Соломон нетерпеливо махнул рукой, глядя в занесенное снегом окно — через него можно было рассмотреть улицу крохотного городишки, выросшего из лагеря золотоискателей, с недавних пор ринувшихся в Кердален.

— Я не могу руководить постройкой отсюда! Я успокоюсь, только когда буду в Кердалене.

— У тебя начинается лихорадка. — Дженна приложила ладонь к нахмуренному лбу деда, надеясь, что ее слова прозвучали убедительно. — Да, лоб становится все горячее.

— Вуд навещал меня, прежде чем покинуть станцию. Он предупредил меня о лихорадке и сказал, что это обычное явление. — Соломон мягко, но решительно убрал со лба руку Дженны и снисходительно улыбнулся. — Знаю, ты боишься за меня, но это совершенно напрасно. У меня слишком много дел, чтобы умирать. Вероятно, Айвс и Лиман уже в Кердалене. Генри распорядился грузить фургон? Мы привяжем оседланных лошадей сзади и выедем завтра утром, едва рассветет. Ну как, ты согласна?

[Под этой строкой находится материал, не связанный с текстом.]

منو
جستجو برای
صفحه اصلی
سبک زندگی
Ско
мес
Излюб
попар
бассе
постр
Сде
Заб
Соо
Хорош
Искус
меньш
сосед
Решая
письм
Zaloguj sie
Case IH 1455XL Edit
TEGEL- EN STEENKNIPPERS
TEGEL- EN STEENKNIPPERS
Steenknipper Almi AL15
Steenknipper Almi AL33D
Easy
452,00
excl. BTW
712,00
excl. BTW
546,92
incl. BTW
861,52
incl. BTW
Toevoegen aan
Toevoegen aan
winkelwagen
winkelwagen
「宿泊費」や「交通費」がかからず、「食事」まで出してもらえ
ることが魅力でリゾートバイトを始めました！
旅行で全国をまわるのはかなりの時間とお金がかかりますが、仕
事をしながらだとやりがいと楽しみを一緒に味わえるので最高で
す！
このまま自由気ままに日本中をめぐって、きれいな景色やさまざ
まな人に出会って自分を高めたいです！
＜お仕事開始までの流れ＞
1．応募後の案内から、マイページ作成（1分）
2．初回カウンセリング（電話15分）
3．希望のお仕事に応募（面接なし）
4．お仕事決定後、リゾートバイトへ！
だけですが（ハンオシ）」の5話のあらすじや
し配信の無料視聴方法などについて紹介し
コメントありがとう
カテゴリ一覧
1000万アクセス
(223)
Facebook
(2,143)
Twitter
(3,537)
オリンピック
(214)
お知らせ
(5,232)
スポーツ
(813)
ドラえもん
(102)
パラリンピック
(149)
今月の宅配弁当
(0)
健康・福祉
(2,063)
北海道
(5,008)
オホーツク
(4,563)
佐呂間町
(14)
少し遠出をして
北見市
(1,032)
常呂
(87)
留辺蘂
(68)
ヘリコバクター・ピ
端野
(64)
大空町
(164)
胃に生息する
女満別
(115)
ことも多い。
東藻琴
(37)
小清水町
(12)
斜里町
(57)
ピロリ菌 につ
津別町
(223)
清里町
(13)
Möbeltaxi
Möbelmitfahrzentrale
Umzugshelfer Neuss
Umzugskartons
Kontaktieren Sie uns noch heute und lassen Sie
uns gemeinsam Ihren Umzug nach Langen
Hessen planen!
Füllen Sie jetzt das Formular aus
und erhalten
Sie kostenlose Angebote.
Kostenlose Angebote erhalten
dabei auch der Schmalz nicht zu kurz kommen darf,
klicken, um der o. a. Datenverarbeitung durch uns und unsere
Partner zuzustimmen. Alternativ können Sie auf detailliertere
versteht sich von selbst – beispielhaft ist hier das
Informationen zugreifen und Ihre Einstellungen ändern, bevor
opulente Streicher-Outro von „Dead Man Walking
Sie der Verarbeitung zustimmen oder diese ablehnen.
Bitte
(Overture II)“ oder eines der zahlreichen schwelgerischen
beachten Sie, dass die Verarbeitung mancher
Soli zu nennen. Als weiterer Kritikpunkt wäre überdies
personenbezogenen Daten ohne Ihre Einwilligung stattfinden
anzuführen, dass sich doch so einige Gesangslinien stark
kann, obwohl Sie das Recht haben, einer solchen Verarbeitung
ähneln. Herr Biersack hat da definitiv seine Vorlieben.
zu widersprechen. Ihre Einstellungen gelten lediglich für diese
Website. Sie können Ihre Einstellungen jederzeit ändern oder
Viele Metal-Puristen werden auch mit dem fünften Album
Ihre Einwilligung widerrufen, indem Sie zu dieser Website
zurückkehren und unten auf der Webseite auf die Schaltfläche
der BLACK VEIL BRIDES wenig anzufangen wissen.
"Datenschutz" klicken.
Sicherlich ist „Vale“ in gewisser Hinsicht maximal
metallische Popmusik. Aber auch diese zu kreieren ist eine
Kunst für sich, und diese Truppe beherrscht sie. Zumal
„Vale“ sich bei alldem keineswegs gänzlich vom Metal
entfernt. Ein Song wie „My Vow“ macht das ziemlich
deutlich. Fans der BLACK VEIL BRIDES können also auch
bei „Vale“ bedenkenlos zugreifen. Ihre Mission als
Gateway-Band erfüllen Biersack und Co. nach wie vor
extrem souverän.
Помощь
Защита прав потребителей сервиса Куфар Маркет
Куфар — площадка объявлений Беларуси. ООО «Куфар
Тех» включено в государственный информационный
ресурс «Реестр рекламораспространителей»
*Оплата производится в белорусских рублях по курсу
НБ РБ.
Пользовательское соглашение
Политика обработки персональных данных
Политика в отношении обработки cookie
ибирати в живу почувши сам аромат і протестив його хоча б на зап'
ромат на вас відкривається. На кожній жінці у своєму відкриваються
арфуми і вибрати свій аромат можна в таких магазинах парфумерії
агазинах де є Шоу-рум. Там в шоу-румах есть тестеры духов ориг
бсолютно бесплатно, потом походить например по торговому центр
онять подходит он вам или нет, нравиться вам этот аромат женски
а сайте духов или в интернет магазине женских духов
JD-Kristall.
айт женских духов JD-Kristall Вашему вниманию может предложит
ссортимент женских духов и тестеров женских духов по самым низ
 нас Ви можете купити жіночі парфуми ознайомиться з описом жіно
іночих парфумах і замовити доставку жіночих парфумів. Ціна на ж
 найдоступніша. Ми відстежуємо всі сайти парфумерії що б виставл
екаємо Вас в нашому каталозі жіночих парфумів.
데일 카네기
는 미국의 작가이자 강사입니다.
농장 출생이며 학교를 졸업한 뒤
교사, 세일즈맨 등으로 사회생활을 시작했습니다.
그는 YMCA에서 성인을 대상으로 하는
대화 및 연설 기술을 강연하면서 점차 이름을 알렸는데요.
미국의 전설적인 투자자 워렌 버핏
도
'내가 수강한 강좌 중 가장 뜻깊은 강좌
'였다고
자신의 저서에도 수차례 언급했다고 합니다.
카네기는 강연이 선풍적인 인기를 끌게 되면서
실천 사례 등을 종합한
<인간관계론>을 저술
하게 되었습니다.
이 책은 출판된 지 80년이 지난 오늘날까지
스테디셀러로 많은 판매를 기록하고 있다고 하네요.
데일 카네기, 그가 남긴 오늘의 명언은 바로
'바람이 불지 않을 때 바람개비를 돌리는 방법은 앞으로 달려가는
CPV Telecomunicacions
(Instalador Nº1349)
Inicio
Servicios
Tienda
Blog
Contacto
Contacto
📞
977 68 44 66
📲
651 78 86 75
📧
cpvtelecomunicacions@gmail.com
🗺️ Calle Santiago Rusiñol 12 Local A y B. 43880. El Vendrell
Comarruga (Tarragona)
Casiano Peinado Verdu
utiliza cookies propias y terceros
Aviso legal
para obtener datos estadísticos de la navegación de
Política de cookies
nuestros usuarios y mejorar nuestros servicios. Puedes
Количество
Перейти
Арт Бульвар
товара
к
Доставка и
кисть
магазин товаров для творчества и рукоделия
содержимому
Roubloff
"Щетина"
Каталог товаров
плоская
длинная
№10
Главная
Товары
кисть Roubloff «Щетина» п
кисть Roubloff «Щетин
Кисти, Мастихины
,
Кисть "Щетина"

— Нет, но ты так чертовски упрям, что отговорить тебя я и не надеюсь.

Внезапно глаза Соломона озорно блеснули.

— С каких это пор ты начала упрямиться, дорогая?

— Сию же минуту, только не упрекай меня — я могу быть такой же упрямой, как ты.

— Отлично. Упрямство тебе еще пригодится, прежде чем мы построим дорогу.

Внезапно на лице Соломона появилось болезненное выражение. Испытывая чувство вины от собственной грубости, Дженна произнесла мягче:

— Сегодня тебе надо как следует выспаться, дедушка. Завтра мы выезжаем.

Соломон вздохнул, понимая, что рана отняла у него немало сил. Он никогда еще не проводил в постели более нескольких дней подряд и терпеть не мог такую бесполезную трату времени. Он должен работать, чтобы выжить. Стоит ему облениться — и он погиб. У него столько врагов, что неудивительно желание кого-то из них прикончить его, однако Соломон поклялся, что вернется в Нью-Йорк только на собственные похороны. Несмотря на внешнее спокойствие, он тревожился, но не за свою жизнь, а за тех людей, кто работал вместе с ним, и особенно за Дженну. Ему следовало привезти к месту работ вооруженный отряд и велеть людям быть настороже.

Возможно, Дженна была права. Он ощущал легкую слабость. Соломон медленно вытянулся в постели, стараясь не обращать внимание на боль в боку. Он сомкнул веки и внезапно увидел перед собой горящие ненавистью зеленые глаза. Неужели это ему привиделось? Разумеется, он знал, что Ченс Кайлин уже давно работает в Кердалене, но встретиться с ним в одном поезде — такое совпадение казалось невероятным. Когда Соломона тащили из реки, он едва пришел в себя. Уже не в первый раз его преследовали лица из прошлого.